**Required work:** The answer must restate the records below word for word.

**Given data:**
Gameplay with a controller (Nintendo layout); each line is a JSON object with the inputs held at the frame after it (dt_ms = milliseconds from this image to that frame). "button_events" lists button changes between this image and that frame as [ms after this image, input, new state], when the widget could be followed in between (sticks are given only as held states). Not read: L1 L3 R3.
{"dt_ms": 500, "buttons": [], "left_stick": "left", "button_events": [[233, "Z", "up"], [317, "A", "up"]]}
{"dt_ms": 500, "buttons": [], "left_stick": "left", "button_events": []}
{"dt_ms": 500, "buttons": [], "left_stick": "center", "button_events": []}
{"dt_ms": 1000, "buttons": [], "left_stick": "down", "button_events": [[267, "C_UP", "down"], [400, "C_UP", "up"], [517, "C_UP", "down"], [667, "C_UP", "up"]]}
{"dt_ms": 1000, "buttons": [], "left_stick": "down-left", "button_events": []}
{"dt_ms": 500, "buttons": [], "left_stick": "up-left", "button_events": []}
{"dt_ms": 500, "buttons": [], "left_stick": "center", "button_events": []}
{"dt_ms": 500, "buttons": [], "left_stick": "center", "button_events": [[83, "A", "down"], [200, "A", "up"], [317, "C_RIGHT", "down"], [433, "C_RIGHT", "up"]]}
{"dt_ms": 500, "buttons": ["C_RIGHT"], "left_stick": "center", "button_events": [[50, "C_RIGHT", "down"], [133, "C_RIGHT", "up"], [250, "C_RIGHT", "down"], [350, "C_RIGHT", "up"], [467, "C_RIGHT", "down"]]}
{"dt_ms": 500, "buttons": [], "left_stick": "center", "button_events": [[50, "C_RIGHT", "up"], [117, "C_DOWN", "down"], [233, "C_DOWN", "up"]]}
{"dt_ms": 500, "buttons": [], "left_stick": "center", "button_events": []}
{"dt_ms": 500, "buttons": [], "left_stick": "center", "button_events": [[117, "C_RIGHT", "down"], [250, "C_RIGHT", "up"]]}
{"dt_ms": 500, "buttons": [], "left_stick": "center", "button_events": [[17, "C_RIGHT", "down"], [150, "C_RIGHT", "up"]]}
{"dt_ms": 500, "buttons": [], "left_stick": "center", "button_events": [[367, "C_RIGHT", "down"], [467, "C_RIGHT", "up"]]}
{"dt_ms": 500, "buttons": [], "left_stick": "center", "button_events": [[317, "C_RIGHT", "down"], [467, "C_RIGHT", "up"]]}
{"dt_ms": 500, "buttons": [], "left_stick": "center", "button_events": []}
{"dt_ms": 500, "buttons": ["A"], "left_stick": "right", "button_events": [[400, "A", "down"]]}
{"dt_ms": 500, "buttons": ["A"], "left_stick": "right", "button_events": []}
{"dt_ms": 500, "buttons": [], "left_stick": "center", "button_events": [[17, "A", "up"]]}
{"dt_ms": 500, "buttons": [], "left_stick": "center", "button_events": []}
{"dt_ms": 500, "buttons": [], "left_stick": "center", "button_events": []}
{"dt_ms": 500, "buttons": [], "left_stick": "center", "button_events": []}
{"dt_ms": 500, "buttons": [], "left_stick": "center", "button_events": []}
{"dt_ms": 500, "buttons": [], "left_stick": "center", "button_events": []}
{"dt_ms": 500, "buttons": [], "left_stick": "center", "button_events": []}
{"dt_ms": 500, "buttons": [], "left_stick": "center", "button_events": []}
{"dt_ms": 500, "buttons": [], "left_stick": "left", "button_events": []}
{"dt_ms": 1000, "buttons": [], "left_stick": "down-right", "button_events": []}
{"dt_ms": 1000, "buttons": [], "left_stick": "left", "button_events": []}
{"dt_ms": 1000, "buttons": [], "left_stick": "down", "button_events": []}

**Output for this task:**
Gameplay with a controller (Nintendo layout); each line is a JSON object with the inputs held at the frame after it (dt_ms = milliseconds from this image to that frame). "button_events" lists button changes between this image and that frame as [ms after this image, input, new state], when the widget could be followed in between (sticks are given only as held states). Not read: L1 L3 R3.
{"dt_ms": 500, "buttons": [], "left_stick": "left", "button_events": [[233, "Z", "up"], [317, "A", "up"]]}
{"dt_ms": 500, "buttons": [], "left_stick": "left", "button_events": []}
{"dt_ms": 500, "buttons": [], "left_stick": "center", "button_events": []}
{"dt_ms": 1000, "buttons": [], "left_stick": "down", "button_events": [[267, "C_UP", "down"], [400, "C_UP", "up"], [517, "C_UP", "down"], [667, "C_UP", "up"]]}
{"dt_ms": 1000, "buttons": [], "left_stick": "down-left", "button_events": []}
{"dt_ms": 500, "buttons": [], "left_stick": "up-left", "button_events": []}
{"dt_ms": 500, "buttons": [], "left_stick": "center", "button_events": []}
{"dt_ms": 500, "buttons": [], "left_stick": "center", "button_events": [[83, "A", "down"], [200, "A", "up"], [317, "C_RIGHT", "down"], [433, "C_RIGHT", "up"]]}
{"dt_ms": 500, "buttons": ["C_RIGHT"], "left_stick": "center", "button_events": [[50, "C_RIGHT", "down"], [133, "C_RIGHT", "up"], [250, "C_RIGHT", "down"], [350, "C_RIGHT", "up"], [467, "C_RIGHT", "down"]]}
{"dt_ms": 500, "buttons": [], "left_stick": "center", "button_events": [[50, "C_RIGHT", "up"], [117, "C_DOWN", "down"], [233, "C_DOWN", "up"]]}
{"dt_ms": 500, "buttons": [], "left_stick": "center", "button_events": []}
{"dt_ms": 500, "buttons": [], "left_stick": "center", "button_events": [[117, "C_RIGHT", "down"], [250, "C_RIGHT", "up"]]}
{"dt_ms": 500, "buttons": [], "left_stick": "center", "button_events": [[17, "C_RIGHT", "down"], [150, "C_RIGHT", "up"]]}
{"dt_ms": 500, "buttons": [], "left_stick": "center", "button_events": [[367, "C_RIGHT", "down"], [467, "C_RIGHT", "up"]]}
{"dt_ms": 500, "buttons": [], "left_stick": "center", "button_events": [[317, "C_RIGHT", "down"], [467, "C_RIGHT", "up"]]}
{"dt_ms": 500, "buttons": [], "left_stick": "center", "button_events": []}
{"dt_ms": 500, "buttons": ["A"], "left_stick": "right", "button_events": [[400, "A", "down"]]}
{"dt_ms": 500, "buttons": ["A"], "left_stick": "right", "button_events": []}
{"dt_ms": 500, "buttons": [], "left_stick": "center", "button_events": [[17, "A", "up"]]}
{"dt_ms": 500, "buttons": [], "left_stick": "center", "button_events": []}
{"dt_ms": 500, "buttons": [], "left_stick": "center", "button_events": []}
{"dt_ms": 500, "buttons": [], "left_stick": "center", "button_events": []}
{"dt_ms": 500, "buttons": [], "left_stick": "center", "button_events": []}
{"dt_ms": 500, "buttons": [], "left_stick": "center", "button_events": []}
{"dt_ms": 500, "buttons": [], "left_stick": "center", "button_events": []}
{"dt_ms": 500, "buttons": [], "left_stick": "center", "button_events": []}
{"dt_ms": 500, "buttons": [], "left_stick": "left", "button_events": []}
{"dt_ms": 1000, "buttons": [], "left_stick": "down-right", "button_events": []}
{"dt_ms": 1000, "buttons": [], "left_stick": "left", "button_events": []}
{"dt_ms": 1000, "buttons": [], "left_stick": "down", "button_events": []}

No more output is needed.